* [Work order]
Copy word for word, please, the lines of the entries below running from the one containing "A company is" to the one containing "sectors such as", both ends included.

**** Task data ****

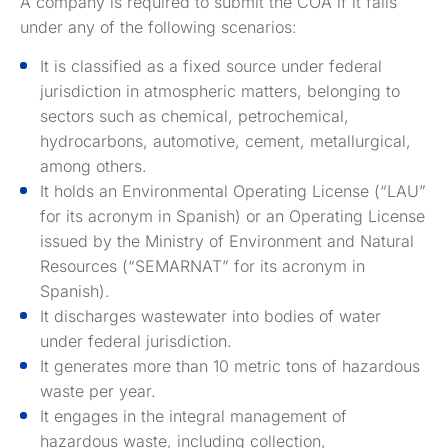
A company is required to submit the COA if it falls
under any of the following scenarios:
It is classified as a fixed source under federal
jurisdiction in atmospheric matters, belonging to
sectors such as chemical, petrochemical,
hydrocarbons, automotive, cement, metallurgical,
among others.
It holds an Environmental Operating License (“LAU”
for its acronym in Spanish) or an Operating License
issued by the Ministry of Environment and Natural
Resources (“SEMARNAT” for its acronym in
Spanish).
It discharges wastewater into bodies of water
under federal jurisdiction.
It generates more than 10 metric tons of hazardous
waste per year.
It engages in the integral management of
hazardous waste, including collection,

****
**** Task data ****

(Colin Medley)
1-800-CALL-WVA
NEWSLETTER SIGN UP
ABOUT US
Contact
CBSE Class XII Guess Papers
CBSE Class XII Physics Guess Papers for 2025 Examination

****

* [Answer area]
A company is required to submit the COA if it falls
under any of the following scenarios:
It is classified as a fixed source under federal
jurisdiction in atmospheric matters, belonging to
sectors such as chemical, petrochemical,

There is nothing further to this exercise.